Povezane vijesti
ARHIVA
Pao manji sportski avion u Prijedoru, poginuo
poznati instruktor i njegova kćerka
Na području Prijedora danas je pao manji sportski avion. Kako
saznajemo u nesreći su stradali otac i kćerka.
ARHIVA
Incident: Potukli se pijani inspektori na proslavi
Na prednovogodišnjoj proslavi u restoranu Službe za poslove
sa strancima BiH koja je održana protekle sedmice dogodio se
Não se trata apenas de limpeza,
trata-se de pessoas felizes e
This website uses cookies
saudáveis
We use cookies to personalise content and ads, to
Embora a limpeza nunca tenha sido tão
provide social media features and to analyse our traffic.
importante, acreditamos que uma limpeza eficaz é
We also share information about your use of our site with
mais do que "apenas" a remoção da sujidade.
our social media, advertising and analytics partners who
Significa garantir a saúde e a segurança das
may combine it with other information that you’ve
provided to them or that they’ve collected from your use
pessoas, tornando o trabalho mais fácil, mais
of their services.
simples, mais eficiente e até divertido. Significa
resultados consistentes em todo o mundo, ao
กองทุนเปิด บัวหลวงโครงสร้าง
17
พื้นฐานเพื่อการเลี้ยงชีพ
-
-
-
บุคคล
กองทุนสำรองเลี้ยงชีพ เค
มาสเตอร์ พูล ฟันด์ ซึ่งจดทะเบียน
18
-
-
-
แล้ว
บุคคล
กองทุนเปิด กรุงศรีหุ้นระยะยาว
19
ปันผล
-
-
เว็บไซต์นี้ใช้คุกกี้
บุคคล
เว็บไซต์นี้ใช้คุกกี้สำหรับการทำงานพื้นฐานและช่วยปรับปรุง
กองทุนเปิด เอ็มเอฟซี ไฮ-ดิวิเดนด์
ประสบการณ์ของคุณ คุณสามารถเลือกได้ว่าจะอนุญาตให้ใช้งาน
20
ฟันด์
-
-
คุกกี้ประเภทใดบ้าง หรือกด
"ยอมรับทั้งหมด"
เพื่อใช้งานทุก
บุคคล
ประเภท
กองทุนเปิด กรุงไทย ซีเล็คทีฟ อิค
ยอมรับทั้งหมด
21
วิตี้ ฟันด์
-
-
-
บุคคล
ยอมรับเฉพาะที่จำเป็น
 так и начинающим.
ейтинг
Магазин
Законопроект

----

• Task details: Print exactly, and only, the lines running from the one that contains "มาสเตอร์ พูล ฟันด์ ซึ่งจดทะเบียน" to the last line of the records above.

• Solution to this problem:
มาสเตอร์ พูล ฟันด์ ซึ่งจดทะเบียน
18
-
-
-
แล้ว
บุคคล
กองทุนเปิด กรุงศรีหุ้นระยะยาว
19
ปันผล
-
-
เว็บไซต์นี้ใช้คุกกี้
บุคคล
เว็บไซต์นี้ใช้คุกกี้สำหรับการทำงานพื้นฐานและช่วยปรับปรุง
กองทุนเปิด เอ็มเอฟซี ไฮ-ดิวิเดนด์
ประสบการณ์ของคุณ คุณสามารถเลือกได้ว่าจะอนุญาตให้ใช้งาน
20
ฟันด์
-
-
คุกกี้ประเภทใดบ้าง หรือกด
"ยอมรับทั้งหมด"
เพื่อใช้งานทุก
บุคคล
ประเภท
กองทุนเปิด กรุงไทย ซีเล็คทีฟ อิค
ยอมรับทั้งหมด
21
วิตี้ ฟันด์
-
-
-
บุคคล
ยอมรับเฉพาะที่จำเป็น
 так и начинающим.
ейтинг
Магазин
Законопроект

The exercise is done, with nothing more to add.